Is it true that you are the only pure-play biologics CDMO?
LIAS: That is an interesting question — I don't think it's true. There are other pure-play biologics CDMOs out there but we are becoming, without a doubt, few and far between. There has been a wave of acquisitions and consolidations in recent years that has resulted in a declining number of independent CDMOs. We may be the only one that is publicly traded, I'll say that much ... but there are other private independent biologics CDMOs out there. The complex nature of our business, capital requirements, need for experience and a host of other factors make the barriers-to-entry considerable.
If you look at our peers with respect to size, whether it's based on volumetric capacity, employees, or revenues, many are either owned by major industrial concerns and/or part of much larger pharma services organizations that are not focused purely on biologics.
It seems there have been a lot of announcements about facility openings and capacity opening up in Asia. Does Avid have a presence there? What is your view on companies moving there?
LIAS: There is clearly tremendous market opportunity in China and Southeast Asia, but I believe that, to date, we are seeing the marketplace tend to differentiate between products intended to be marketed domestically in those markets and products being commercialized for more highly regulated markets.
At Avid Bioservices we don't have a physical presence in Asia, but we have won business from within that territory based on our long inspection history with U.S., EU and other regulatory authorities.
We are seeing very significant investment in biologics manufacturing capacity in China and elsewhere, but, with some notable exceptions, many of the CDMO players are intending to serve domestic markets, at least initially. I believe the key to success in penetrating the more highly regulated markets will be attracting and developing experienced staff and building a successful track record.
There are clearly exceptions to this, such as Samsung Biologics and WuXi — it's really remarkable what they're doing in large-scale biologics manufacturing. I have no doubt that those guys are "doing it properly." Do we see Samsung as a direct competitor right now? No. While there may always be competition for specific projects, we see them as moving in different market spaces.

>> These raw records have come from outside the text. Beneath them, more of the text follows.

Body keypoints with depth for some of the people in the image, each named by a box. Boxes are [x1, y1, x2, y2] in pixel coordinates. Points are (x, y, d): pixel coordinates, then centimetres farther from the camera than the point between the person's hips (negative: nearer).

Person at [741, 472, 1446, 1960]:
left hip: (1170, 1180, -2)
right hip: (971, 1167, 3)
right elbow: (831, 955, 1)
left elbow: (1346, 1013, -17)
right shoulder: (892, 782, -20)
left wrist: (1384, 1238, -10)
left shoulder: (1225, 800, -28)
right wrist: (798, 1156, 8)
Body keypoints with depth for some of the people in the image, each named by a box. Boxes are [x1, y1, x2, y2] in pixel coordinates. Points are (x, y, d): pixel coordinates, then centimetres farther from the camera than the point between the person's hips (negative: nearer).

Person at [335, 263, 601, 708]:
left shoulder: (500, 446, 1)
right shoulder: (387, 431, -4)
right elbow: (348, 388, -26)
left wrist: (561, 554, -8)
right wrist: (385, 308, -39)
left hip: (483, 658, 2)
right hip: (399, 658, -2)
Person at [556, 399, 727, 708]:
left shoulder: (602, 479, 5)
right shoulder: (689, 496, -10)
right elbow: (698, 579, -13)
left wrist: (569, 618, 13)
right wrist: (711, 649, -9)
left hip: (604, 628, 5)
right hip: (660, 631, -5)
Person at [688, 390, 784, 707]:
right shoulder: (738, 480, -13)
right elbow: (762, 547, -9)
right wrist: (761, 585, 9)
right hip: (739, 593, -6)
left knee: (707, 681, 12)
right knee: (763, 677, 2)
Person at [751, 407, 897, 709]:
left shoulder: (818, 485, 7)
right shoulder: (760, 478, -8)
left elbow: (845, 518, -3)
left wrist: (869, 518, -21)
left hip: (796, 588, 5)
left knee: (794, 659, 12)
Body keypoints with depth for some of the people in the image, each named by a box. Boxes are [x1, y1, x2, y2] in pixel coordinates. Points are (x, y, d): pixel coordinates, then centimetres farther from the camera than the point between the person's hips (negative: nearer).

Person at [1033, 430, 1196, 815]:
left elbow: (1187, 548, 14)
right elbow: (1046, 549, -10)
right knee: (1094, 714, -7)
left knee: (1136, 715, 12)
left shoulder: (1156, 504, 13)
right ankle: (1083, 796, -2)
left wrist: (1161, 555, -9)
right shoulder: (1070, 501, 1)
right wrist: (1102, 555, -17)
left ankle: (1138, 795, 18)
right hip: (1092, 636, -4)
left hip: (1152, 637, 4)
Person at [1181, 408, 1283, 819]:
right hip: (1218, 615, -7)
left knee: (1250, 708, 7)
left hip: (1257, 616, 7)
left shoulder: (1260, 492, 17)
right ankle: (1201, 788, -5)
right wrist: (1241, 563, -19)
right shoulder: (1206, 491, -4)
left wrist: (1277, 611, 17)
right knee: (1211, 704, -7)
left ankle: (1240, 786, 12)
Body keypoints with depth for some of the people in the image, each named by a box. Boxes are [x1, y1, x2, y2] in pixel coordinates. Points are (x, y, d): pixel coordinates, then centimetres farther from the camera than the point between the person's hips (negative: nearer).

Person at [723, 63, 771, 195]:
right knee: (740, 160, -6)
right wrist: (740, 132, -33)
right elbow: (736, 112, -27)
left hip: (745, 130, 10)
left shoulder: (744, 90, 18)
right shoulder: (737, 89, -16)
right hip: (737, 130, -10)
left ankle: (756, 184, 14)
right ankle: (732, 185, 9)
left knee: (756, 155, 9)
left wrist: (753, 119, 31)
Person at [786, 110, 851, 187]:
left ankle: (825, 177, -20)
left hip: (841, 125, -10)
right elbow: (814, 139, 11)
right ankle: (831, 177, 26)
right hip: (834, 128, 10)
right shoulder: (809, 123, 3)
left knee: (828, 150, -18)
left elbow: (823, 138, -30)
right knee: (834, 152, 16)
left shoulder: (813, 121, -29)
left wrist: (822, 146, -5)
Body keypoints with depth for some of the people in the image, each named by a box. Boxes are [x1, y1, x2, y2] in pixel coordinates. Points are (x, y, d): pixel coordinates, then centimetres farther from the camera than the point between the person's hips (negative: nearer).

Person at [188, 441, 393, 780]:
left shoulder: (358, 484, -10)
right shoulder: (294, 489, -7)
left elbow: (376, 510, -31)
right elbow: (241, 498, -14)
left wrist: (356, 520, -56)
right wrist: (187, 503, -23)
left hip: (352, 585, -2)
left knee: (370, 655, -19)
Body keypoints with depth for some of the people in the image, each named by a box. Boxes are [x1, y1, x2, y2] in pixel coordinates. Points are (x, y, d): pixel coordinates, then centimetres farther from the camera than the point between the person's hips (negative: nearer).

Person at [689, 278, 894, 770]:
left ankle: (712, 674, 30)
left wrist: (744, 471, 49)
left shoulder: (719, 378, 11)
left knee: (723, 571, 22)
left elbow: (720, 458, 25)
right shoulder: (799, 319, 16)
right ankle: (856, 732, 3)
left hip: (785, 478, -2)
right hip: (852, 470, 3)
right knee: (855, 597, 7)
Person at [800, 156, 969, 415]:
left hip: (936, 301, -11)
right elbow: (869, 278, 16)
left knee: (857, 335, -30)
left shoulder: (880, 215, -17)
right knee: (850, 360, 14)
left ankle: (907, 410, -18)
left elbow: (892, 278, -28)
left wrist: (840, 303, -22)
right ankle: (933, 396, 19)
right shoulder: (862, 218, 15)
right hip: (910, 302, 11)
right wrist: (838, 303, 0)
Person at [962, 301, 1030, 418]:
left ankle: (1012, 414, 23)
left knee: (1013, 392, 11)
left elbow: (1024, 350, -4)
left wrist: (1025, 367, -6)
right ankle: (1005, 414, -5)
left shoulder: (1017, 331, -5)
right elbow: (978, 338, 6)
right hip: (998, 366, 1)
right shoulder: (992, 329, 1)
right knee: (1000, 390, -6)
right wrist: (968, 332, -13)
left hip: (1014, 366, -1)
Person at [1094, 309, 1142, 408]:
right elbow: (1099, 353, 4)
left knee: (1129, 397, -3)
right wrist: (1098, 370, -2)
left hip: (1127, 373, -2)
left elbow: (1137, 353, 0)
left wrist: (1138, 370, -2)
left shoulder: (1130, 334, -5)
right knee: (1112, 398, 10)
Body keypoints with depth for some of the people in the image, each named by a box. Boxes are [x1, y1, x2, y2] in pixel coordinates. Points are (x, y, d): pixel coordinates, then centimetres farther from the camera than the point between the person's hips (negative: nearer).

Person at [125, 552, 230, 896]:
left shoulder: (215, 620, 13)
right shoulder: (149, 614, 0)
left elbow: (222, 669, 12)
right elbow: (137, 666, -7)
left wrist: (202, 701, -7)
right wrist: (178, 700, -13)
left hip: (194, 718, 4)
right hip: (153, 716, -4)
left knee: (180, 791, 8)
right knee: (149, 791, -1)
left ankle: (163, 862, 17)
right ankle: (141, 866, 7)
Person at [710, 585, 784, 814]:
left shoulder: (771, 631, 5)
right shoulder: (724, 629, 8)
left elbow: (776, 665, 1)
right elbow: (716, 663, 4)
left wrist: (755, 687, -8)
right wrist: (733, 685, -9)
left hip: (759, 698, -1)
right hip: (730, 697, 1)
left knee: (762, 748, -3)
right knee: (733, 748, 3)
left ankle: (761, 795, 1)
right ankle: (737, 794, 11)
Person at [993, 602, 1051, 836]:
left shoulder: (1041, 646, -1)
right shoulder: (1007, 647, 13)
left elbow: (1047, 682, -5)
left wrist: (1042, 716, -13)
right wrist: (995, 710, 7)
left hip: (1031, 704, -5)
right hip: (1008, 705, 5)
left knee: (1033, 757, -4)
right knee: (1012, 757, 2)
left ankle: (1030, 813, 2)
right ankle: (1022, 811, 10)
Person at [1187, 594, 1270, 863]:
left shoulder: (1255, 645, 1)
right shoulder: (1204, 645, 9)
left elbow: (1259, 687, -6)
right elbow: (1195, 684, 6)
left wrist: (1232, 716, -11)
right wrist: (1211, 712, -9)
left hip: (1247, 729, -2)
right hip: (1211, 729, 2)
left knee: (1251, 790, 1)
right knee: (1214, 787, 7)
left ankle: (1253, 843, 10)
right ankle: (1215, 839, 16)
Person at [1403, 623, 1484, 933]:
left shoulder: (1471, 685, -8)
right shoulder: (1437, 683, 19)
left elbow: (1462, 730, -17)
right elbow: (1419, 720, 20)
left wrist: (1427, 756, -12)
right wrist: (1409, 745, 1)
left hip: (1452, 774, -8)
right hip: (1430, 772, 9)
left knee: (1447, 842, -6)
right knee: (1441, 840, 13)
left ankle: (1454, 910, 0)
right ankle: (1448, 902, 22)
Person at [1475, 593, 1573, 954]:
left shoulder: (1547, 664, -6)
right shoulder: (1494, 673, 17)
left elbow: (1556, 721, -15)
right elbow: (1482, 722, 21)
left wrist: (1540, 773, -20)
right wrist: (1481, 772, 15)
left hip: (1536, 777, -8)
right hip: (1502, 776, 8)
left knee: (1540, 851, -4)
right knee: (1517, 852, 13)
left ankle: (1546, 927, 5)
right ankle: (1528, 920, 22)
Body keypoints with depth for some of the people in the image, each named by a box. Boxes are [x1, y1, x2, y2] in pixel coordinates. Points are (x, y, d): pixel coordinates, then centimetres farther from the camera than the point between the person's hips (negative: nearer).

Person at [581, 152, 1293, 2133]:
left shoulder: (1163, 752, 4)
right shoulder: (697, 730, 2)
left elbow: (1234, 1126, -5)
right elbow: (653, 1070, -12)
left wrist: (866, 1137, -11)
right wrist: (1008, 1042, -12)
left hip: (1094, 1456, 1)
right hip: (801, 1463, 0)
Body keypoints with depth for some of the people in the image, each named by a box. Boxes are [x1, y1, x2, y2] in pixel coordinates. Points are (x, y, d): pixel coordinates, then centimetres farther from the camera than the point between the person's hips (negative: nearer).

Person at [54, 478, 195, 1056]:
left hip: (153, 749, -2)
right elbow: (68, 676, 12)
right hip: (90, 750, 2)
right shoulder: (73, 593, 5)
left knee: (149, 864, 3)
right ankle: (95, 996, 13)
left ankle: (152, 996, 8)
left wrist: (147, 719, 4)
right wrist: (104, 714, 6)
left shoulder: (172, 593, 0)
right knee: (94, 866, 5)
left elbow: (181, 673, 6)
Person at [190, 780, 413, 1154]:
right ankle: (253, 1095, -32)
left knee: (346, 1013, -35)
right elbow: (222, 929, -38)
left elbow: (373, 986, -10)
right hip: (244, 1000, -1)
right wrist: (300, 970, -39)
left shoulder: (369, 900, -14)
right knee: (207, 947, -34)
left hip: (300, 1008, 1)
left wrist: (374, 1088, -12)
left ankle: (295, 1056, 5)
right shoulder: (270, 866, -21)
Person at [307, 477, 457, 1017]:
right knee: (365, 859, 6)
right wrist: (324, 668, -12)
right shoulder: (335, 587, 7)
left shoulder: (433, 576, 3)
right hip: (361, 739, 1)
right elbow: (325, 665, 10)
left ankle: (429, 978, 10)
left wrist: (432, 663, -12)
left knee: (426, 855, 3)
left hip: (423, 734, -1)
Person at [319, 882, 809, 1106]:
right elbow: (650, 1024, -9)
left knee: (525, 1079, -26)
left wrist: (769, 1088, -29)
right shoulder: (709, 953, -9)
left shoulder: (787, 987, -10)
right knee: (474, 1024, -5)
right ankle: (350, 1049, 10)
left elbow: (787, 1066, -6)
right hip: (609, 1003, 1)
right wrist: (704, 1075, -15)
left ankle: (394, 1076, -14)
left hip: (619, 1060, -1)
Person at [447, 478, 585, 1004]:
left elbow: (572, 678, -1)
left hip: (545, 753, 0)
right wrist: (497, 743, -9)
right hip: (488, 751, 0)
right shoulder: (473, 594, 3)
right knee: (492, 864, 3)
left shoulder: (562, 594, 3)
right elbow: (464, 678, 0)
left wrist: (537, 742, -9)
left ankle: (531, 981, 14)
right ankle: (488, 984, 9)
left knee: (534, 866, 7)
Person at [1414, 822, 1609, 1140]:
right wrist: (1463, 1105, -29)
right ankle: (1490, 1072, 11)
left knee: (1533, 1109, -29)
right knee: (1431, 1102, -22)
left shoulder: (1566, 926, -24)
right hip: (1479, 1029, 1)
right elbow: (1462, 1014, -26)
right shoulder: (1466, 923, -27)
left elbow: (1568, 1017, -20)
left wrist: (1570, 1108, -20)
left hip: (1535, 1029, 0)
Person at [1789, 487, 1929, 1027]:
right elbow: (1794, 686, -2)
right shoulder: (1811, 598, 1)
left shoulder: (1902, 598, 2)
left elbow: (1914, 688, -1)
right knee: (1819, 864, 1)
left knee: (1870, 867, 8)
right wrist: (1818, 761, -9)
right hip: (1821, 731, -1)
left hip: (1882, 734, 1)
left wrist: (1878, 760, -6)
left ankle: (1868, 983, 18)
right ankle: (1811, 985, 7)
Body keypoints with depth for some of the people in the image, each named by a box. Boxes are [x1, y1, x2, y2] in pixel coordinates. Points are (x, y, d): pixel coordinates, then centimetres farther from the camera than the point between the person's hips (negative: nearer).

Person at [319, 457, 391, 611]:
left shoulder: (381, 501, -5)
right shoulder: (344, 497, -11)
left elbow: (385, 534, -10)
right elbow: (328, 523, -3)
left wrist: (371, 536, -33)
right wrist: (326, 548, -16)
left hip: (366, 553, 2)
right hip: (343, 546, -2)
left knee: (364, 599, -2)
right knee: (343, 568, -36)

It would be a mistake to overlook the potential of the Asian markets and we are looking at expansion into these areas over time — but we have significant demand in North America and are focused here at the moment. That said, the design of our modular Myford facility can be relatively easily replicated in Strasbourg or Shanghai or Sydney to meet market demands in international markets when the time is right.
I think the demand for biologics manufacture is likely to continue to outstrip supply at a macro level for a while, but modeling this market is far more complex than simply attempting to match "kilos required" with "bioreactor liters installed" — there are so many more technical and commercial variables that need to be taken into account.